JADI begini. Mari kita sama sama sepakati definisi penjajahan. Setelah itu mari kita uji definisi tadi ke beberapa tanah dan pulau di luar Jawa. Ini penting, maksud saya, untuk bisa membuat kita, aku dan kamu menjadi tercerahkan. Jangan-jangan apa yang kita bilang nasionalisme, yang kita sebut kesatuan, sebenarnya adalah penjajahan dengan gincu yang terlalu.
Apakah penjajahan apabila masyarakat asli dibunuh, tanahnya direbut dengan cara curang, lalu dibiarkan miskin di tanah yang sejatinya kaya?
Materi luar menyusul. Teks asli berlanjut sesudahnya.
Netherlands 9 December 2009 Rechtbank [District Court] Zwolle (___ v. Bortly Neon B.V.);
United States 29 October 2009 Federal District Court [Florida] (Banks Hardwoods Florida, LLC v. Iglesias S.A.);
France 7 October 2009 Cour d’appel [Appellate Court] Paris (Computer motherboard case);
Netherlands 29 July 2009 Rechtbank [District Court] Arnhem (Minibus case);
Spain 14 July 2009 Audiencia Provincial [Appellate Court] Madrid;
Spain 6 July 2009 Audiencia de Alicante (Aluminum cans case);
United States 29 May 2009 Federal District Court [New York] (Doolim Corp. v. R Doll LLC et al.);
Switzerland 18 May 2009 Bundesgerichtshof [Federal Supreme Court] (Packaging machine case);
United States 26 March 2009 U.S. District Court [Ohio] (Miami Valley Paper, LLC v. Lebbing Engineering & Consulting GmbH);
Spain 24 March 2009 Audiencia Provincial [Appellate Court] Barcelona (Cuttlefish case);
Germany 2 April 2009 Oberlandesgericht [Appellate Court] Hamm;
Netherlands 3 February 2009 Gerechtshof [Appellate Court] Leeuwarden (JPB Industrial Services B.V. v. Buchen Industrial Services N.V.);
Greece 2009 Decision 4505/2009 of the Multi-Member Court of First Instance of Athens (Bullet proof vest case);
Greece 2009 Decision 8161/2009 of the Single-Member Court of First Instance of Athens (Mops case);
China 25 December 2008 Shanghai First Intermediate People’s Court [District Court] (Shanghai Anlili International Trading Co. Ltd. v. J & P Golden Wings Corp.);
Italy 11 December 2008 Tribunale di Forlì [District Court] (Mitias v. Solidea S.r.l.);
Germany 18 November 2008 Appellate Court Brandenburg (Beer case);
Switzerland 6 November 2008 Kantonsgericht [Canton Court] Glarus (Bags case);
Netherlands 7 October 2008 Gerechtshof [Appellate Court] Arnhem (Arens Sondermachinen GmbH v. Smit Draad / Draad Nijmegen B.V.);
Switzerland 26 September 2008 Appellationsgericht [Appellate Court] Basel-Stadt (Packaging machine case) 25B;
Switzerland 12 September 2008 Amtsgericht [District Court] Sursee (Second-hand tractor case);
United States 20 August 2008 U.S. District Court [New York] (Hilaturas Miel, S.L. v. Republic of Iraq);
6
Apakah penjajahan jika orang orang dari keluargamu, temanmu, sahabatmu, mati kelaparan di tanah yang kaya dan subur? Mengalami kekerasan karena menyuarakan pendapat dan pemikiran? Dipenjara belasan tahun karena mengibarkan selembar kain berlambang bintang kejora, sementara pembunuh aktivis HAM bisa divonis lebih ringan?
Apakah penjajahan jika tanahmu diduduki orang asing dari negeri yang jauh? Yang secara fisik berbeda denganmu, berbeda kebudayaan denganmu, berbeda nilai denganmu. Lantas orang-orang asing itu datang ke tanahmu, menyebutmu sebagai orang liar, orang barbar, yang perlu diselamatkan, perlu dididik, perlu diberi pakaian, perlu dicerahkan dan diberi nilai-nilai baru?
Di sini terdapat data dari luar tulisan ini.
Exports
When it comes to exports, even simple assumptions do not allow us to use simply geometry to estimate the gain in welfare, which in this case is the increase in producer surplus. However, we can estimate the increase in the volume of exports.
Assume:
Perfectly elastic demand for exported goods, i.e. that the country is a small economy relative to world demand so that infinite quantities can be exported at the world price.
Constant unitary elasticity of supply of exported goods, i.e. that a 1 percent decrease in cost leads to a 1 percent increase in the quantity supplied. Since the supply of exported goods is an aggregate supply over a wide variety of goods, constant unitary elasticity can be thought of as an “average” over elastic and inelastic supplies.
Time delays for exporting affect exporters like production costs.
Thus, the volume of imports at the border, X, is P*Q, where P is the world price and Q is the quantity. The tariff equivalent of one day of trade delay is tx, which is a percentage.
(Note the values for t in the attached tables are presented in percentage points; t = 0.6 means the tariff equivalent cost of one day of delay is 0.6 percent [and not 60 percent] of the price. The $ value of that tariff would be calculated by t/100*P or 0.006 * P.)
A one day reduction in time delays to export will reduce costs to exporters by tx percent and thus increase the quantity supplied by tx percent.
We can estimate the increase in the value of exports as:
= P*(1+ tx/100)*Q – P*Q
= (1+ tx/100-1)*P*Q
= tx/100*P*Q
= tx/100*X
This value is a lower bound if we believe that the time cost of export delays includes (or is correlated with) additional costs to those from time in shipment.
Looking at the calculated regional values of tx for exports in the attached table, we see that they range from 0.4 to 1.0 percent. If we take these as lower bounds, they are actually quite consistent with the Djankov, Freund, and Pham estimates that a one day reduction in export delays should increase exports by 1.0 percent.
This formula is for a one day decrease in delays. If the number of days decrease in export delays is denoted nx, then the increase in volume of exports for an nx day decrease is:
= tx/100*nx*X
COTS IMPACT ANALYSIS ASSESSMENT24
Mari kemudian kita uji definisi tadi pada Papua. Sebenarnya kita sedang berusaha menegakkan kedaulatan, menjajah atau sedang menyenangan ndoro tuan bernama Freeport? Adakah definisi yang lebih degil, lebih sumbing dan lebih koyak dari nasionalisme yang dibangun dari pengorbanan orang-orang lain? Apakah kita sedang membebaskan Papua? Membebeaskan dari siapa? Lantas ketika sudah bebas, apa yang kita lakukan?
Nah ini sekali lagi kita berandai-andai. Jika kamu orang Papua, yang telah hidup harmonis bersama alam, tidak mengambil terlalu banyak, tidak serakah mengambil kebutuhan. Lalu kamu diiminta menanam tanaman pangan, sebut saja MIFEE. Kamu dipaksa menanam tumbuhan perusak alam, hutanmu direbut, tanahmu dipaksa dijual, lalu kamu diminta menanam padi, kebutuhan pangan yang sama sekali asing untukmu.
Lalu kamu yang dulunya bisa hidup tanpa uang. Bergantung pada alam, bersinergi bersama alam, dipaksa menjual tanah. Diberi uang, dipaksa membeli makanan, dipaksa membeli pakaian, dipaksa menggunakan kebutuhan-kebutuhan yang tidak kamu butuhkan. Kemudian saat uang itu habis, kamu tidak tahu harus bagaimana, karena sebelumnya kamu tak mengenal konsep uang. Tapi kamu dipaksa mengenal uang karena kamu adalah masyarakat barbar yang perlu dimodernkan.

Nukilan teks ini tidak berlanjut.